John H. Terry
JOHN TERRY
Professor of Film/Animation/Video, Rhode Island School of Design
Multiple Roles: An independent filmmaker who has made more than 28 films, John Terry has also taught at RISD, Yale, the University of Wisconsin/Milwaukee and MIT, where he was instrumental in founding the MIT’s film/video program, with Richard Leacock and Ed Pincus. For more than two decades, he has mentored RISD's Film/Animation/Video students. In 1999 and 2004 Terry was a visiting artist at the American Academy in Rome, where he first served as a lecturer in 1975. A capable administrator, he served as RISD's Acting Associate Provost in the late 1990s, and was Department Head of Film/Animation/Video from 1995-2001 and was Dean of Fine Arts from 2002 through 2010.
Filmmaking Highlights:
Early in his career, John Terry produced and filmed major portions of the Public Television series, An American Family, a 12-hour, ground breaking, documentary series on the Loud family of California. Terry filmed Lance Loud in New York, Denmark and Paris
Terry was the cinematographer for Les Lolos de Lola, a French feature comedy produced by Francois Truffaut and starring Jean-Pierre Leaud.

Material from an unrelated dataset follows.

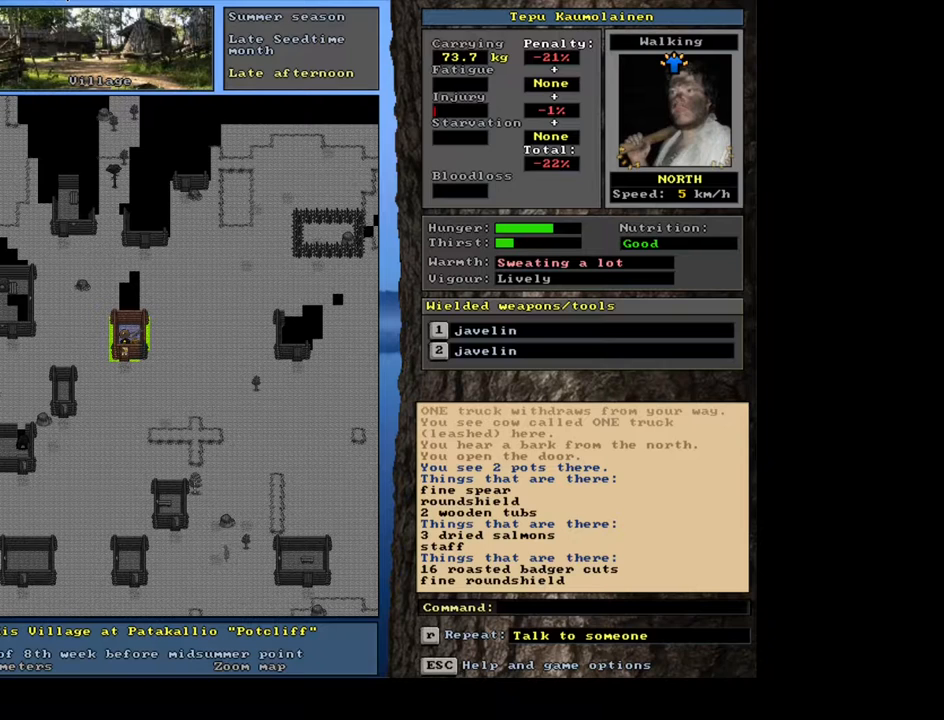
{"keys": ["ctrl_l", "num2"], "mouse": [], "events": [[350, "ctrl_l", "down"], [467, "num2", "down"]]}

For many years Terry worked in association with acclaimed documentary filmmaker John Marshall on a series of films on the !Kung bushmen of Namibia.
Other credits include numerous films on art and architecture, such as Palladio the Architect and His Influence in America and Frank Stella at The Fogg, both distributed by the Museum of Modern Art in NYC. Most recently, Terry was director of photography and associate director for Miss BlindSight/The Wingwall Auditions, an award-winning documentary. Much of Terry’s recent work involves video street photography. These films include Colosseum: Prowling a Monument Space and Vedute di Roma.
He is recently completed Italian films in Rome and in Venice.